MBRSC will have a dedicated space in the centre’s headquarters to follow the launch to the ISS and the return to Earth. MBRSC will also broadcast Maj Al Mansouri’s mission through a number of live sessions, some of which will be sound and picture and others sound only. These events will be run by the Emirates Foundation, which will bring together students and the public.

The ground station

A dedicated team of Emirati engineers working at the ground station will manage the mission by communicating, receiving and distributing information to four other ground stations.

The team will communicate with Maj Al Mansouri while aboard the ISS, to get a brief on his task list and schedule of activities through daily communication every morning.

The ground station will also be responsible for receiving information, videos and pictures, in addition to the results of the scientific experiments conducted by Maj Al Mansouri aboard the ISS.

epa07803480 Members of the International Space Station (ISS) expedition 61/62, UAE astronaut Hazza Al Mansouri , Roscosmos cosmonaut Oleg Skripochka and NASA astronaut Jessica Meir are seen on screens during their final exams at the Russian cosmonaut training center in Star City outside Moscow, Russia, 30 August 2019. The launch of the mission is scheduled on 25 September 2019 from the Baikonur Cosmodrome in Kazakhstan.  EPA/MAXIM SHIPENKOV

The landing

Maj Al Mansouri will return to Earth on October 3 at 4.48pm UAE time.

The separation process on the returning spacecraft occurs during the final orbit, nearly 3.5 hours before landing.

The capsule is fitted with thrusters to slow the descent so it will land on the ground quietly and smoothly in the northeast of the centre of Baikonur.

Maj Al Mansouri will immediately be seen by Dr Hanan Al Suwaidi, the flight surgeon for the mission, who will have been examining and following up with the two Emirati astronauts throughout their training.

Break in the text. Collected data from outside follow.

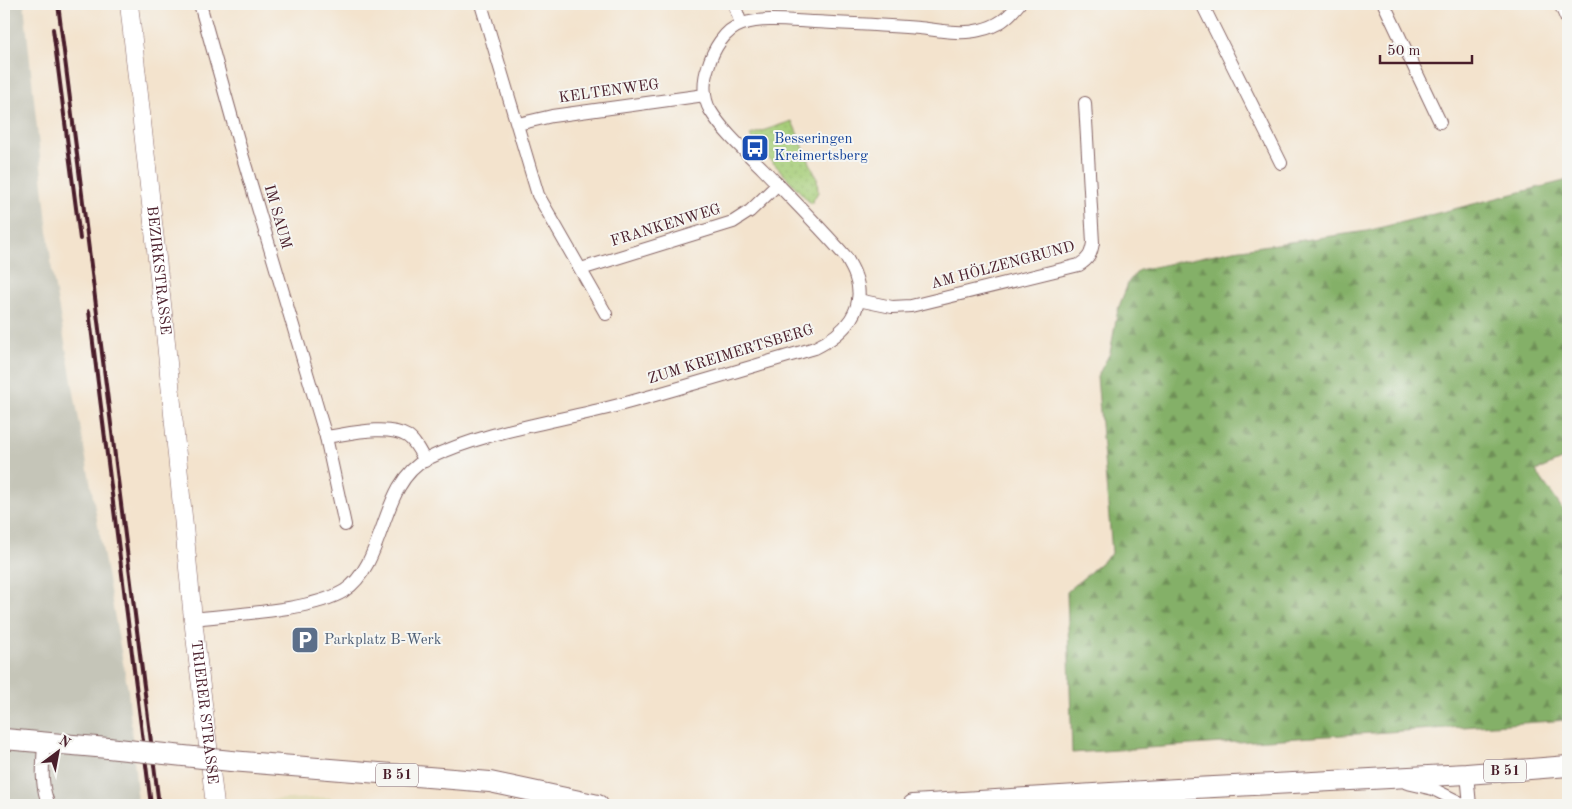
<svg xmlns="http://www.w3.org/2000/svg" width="1572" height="809" font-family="'Old Standard TT',serif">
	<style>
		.built { fill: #e2dcba }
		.industrial { fill: #c5c5b8 }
		.forest { fill: url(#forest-firs); stroke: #67684a }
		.park { fill: url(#park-dots); stroke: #787652 }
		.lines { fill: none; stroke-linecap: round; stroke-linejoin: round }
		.street-casing { stroke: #856464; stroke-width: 14 }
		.secondary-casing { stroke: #856464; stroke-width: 19 }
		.primary-casing { stroke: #856464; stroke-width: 22 }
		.street { stroke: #fff; stroke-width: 12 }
		.secondary { stroke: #fff; stroke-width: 18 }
		.primary { stroke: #fff; stroke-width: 20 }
		.rail { stroke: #4a1f2b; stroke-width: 4 }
		.primary-bridge-casing { stroke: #856464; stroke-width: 22; stroke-linecap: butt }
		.primary-bridge { stroke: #fff; stroke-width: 20 }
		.labels { text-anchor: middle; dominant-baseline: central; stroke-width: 4; stroke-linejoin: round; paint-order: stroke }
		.shield { fill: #f6f6f2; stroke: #7e6067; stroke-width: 1 }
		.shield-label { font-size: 14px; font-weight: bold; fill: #4a1f2b }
		.street-label { font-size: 15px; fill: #4a1f2b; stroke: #f6f6f2 }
		.transit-label { font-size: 15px; fill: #164399; stroke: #f6f6f2; text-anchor: start }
		.service-label { font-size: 15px; fill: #4e5e75; stroke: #f6f6f2; text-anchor: start }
	</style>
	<defs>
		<pattern id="forest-firs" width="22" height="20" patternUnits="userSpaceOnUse" patternTransform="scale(1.25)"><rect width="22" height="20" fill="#84b068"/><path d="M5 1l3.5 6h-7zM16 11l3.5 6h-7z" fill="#6e8f56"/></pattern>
		<pattern id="park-dots" width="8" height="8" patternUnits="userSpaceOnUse" patternTransform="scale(1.25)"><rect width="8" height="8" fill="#a6cd78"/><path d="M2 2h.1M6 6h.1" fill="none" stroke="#90b068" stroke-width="1.8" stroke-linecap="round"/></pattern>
	</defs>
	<rect width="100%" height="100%" fill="#f6f6f2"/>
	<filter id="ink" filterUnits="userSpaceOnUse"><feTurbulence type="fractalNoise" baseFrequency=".02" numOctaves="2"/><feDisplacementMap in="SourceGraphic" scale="10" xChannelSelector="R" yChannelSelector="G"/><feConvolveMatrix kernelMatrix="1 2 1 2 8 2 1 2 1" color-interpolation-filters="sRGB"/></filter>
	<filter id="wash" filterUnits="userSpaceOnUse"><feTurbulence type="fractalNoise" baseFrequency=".0096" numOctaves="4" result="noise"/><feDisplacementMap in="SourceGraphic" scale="20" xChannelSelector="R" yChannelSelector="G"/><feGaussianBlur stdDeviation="1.12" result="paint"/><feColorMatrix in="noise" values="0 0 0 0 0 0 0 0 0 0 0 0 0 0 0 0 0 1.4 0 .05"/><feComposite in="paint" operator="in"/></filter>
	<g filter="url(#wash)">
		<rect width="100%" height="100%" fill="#f3e3cd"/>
		<!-- built -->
		<path class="built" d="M331,797L340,805H201V803Z"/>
		<!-- industrial -->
		<path class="industrial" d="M4,4H24L52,271L128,690L138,805H4Z"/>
		<!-- forest -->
		<path class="forest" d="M1568,180V457L1536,471L1568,517V720L1072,753L1067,592L1112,553L1097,377L1110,353L1118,309L1129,281L1139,270L1234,250L1367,231Z"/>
		<!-- park -->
		<path class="park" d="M792,121L817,179L818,192L811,204L755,143L750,135Z"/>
	</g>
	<g filter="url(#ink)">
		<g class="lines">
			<defs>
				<g id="street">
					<path d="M200,4L242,154L326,437L345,525"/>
					<path d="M481,4L538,195L606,314"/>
					<path d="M734,4L741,24"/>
					<path d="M1202,4L1281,163"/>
					<path d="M1384,4L1440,122"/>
					<path d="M1560,4L1568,22"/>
					<path d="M518,124L552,116L705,95"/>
					<path d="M581,269L733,222L750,211L778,184"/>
					<path d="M858,300L892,307L911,306L1079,265C1089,259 1091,254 1093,243L1085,103"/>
					<path d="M326,437C348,434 387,424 407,436C415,441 420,452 425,461"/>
					<path d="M193,619C233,614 311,611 344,591C387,563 379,483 427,459C487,430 556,422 619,405C685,387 750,367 815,348C844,334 868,309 855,275C853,269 849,263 846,257C820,227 791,198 763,169C745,151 724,133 710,110C703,98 703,80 708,67C713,50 724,30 742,24C764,17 791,21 814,22C849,24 884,25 919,28C938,30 961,35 980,30C998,26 1008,18 1019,4"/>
					<path d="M44,743C43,764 40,785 49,805"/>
					<path d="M1467,774L1470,805"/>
					<path d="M1407,783L1433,789L1465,805"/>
				</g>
				<g id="secondary">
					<path id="s1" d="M129,4L164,322L193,619L215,805"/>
				</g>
				<g id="primary">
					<path d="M4,739L108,748"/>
					<path d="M231,761L490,782L598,805"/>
					<path d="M913,805L1194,788L1467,774L1568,766"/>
				</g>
			</defs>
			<!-- street casing -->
			<use href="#street" class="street-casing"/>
			<!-- secondary casing -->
			<use href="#secondary" class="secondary-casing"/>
			<!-- primary casing -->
			<use href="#primary" class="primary-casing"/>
			<!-- street -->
			<use href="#street" class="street"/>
			<!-- secondary -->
			<use href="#secondary" class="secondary"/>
			<!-- primary -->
			<use href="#primary" class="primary"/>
			<!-- rail -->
			<g class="rail">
				<path d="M58,4L159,805"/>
				<path d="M53,29L80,239"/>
				<path d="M89,311L151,805"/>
			</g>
			<defs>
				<path id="primary-bridge" d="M108,748L231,761"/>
			</defs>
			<!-- primary-bridge casing -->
			<use href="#primary-bridge" class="primary-bridge-casing"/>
			<!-- primary-bridge -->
			<use href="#primary-bridge" class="primary-bridge"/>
		</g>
	</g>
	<!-- icons -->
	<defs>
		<symbol id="bus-square" viewBox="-11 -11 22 22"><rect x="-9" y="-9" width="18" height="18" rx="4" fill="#1a4fb4" stroke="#f6f6f2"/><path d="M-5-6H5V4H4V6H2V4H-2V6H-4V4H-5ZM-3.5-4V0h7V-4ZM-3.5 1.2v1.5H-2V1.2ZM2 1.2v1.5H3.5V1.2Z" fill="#fff"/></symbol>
		<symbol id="parking-square" viewBox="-11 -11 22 22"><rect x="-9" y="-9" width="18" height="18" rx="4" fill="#5c6f8a" stroke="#f6f6f2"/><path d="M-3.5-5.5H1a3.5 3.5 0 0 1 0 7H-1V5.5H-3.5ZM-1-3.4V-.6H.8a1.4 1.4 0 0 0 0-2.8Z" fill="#fff"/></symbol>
	</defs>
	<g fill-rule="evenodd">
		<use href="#bus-square" x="739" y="132" width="32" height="32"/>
		<use href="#parking-square" x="289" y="624" width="32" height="32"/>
	</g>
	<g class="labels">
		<!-- shield labels -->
		<g class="shield">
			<rect x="1484" y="759.5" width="42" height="23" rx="4"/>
			<rect x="376" y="763.5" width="42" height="23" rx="4"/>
		</g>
		<g class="shield-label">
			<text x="1505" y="771">B 51</text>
			<text x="397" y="775">B 51</text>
		</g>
		<!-- street labels -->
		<g class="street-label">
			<text transform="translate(609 92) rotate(-8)">KELTENWEG</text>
			<text transform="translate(277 217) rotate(74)">IM SAUM</text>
			<text transform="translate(666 226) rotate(-17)">FRANKENWEG</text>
			<text transform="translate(1003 266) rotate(-15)">AM HÖLZENGRUND</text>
			<text stroke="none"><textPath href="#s1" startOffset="268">BEZIRKSTRASSE</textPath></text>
			<text transform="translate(731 355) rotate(-17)">ZUM KREIMERTSBERG</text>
			<text stroke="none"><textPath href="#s1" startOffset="712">TRIERER STRASSE</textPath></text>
		</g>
		<!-- transit labels -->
		<g class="transit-label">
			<text x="774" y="139">Besseringen<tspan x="774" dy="17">Kreimertsberg</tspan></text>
		</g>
		<!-- service labels -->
		<g class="service-label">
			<text x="324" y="640">Parkplatz B-Werk</text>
		</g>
	</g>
	<!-- margin -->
	<rect width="1572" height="809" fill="none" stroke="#f6f6f2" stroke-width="20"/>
	<!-- north arrow -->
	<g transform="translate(58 752) rotate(32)" stroke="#f6f6f2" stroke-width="4" paint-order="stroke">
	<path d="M0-4L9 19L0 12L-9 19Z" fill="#4a1f2b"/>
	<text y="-8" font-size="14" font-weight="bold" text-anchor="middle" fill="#4a1f2b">N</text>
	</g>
	<!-- scale -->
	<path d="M1380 55v8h92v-8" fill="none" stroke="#4a1f2b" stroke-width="2.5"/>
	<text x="1387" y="55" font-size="15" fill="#4a1f2b" stroke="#f6f6f2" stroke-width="4" paint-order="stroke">50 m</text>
</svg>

She will be checking in with Maj Al Mansouri throughout his mission and will examine him in a medical camp at the landing site on his return to Earth.

What comes next?

Though Maj Al Mansouri will be the first Emirati to travel to space, he will not be the last. Dr Al Neyadi has been promised the next spot on a UAE mission to space.

There are plans to launch an exploration probe to Mars to mark the nation's 50th anniversary in 2020. The UAE Space Agency also intends to establish the first human colony on Mars by 2117.

Read more: UAE astronauts eye Moon and Mars missions before space journey

The UAE plans to establish the first human colony on Mars in 2117. Courtesy Dubai Media Office

What this means for the UAE

This mission not only represents a historical milestone for the UAE but for the Middle East as whole. Maj Al Mansouri will be the first Arab astronaut to go to space and the 562nd person to have been into space at all.

Upon his arrival at the ISS, the UAE will become the 38th country to send someone to space.

The UAE's journey to space began with UAE Founding Father Sheikh Zayed. In the 1970s he held at least three meetings on space, including a memorable gathering in Abu Dhabi in February 1976, with three American astronauts.

A little over 40 years later, the UAE would send its first astronaut into space.

Read more: Hazza Al Mansouri to be first Emirati in space for ISS Mission

The UAE's Founding Father Sheikh Zayed meets with three American astronauts in February 1976.  

About the International Space Station

For nearly 20 years, ISS has been continually occupied, with more than 235 people from 18 countries, spending several hours per week conducting in-depth research crossing various disciplines; from space and physical sciences, to biological and Earth science from the microgravity laboratory.